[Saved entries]
- - - - -

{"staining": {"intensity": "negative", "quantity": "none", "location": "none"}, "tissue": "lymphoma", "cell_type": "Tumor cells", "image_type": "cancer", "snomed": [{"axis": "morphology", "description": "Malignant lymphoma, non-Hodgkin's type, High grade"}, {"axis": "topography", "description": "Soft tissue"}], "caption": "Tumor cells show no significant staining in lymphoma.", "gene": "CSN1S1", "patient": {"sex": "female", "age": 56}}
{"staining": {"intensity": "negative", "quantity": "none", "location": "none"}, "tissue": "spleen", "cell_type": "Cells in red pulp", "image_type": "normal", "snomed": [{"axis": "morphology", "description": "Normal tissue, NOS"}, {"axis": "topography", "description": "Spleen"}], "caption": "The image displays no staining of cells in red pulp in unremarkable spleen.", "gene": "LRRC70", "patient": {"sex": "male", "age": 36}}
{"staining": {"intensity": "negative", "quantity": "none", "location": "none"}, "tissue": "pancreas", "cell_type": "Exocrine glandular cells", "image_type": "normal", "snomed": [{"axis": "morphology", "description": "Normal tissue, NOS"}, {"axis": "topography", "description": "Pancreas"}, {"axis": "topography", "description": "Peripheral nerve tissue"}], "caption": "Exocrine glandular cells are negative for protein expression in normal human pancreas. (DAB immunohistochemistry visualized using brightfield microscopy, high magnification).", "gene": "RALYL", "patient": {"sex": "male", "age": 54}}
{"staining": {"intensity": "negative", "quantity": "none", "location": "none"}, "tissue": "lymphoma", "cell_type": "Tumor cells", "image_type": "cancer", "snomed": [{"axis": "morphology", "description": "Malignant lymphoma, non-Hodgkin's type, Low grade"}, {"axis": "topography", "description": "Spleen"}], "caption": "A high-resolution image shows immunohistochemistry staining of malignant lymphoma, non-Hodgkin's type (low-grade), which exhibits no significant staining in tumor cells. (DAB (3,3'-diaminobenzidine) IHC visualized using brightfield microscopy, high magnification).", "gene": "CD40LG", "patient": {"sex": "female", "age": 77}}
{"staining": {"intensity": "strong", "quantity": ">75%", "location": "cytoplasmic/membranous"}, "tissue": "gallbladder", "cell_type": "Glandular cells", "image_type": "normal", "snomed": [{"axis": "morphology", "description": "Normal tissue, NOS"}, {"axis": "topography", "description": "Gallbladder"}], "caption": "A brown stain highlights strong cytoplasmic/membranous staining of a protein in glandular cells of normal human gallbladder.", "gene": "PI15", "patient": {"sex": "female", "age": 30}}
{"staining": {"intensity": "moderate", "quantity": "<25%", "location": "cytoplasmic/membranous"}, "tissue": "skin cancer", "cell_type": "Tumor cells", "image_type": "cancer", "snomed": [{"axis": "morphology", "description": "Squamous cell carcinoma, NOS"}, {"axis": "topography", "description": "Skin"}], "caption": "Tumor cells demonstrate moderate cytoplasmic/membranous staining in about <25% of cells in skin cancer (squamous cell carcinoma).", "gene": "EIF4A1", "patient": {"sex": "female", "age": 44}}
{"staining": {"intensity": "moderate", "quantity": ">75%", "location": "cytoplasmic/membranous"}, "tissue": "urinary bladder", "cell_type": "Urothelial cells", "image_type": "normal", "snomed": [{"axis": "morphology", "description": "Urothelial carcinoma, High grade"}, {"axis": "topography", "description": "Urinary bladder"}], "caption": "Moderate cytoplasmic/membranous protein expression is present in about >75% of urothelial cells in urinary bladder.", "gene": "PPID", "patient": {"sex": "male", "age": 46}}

- - - - -

» PROBLEM TO WORK ON: The exercise is to copy out every line above that has the word "moderate" in it.

» EXERCISE RESPONSE:
{"staining": {"intensity": "moderate", "quantity": "<25%", "location": "cytoplasmic/membranous"}, "tissue": "skin cancer", "cell_type": "Tumor cells", "image_type": "cancer", "snomed": [{"axis": "morphology", "description": "Squamous cell carcinoma, NOS"}, {"axis": "topography", "description": "Skin"}], "caption": "Tumor cells demonstrate moderate cytoplasmic/membranous staining in about <25% of cells in skin cancer (squamous cell carcinoma).", "gene": "EIF4A1", "patient": {"sex": "female", "age": 44}}
{"staining": {"intensity": "moderate", "quantity": ">75%", "location": "cytoplasmic/membranous"}, "tissue": "urinary bladder", "cell_type": "Urothelial cells", "image_type": "normal", "snomed": [{"axis": "morphology", "description": "Urothelial carcinoma, High grade"}, {"axis": "topography", "description": "Urinary bladder"}], "caption": "Moderate cytoplasmic/membranous protein expression is present in about >75% of urothelial cells in urinary bladder.", "gene": "PPID", "patient": {"sex": "male", "age": 46}}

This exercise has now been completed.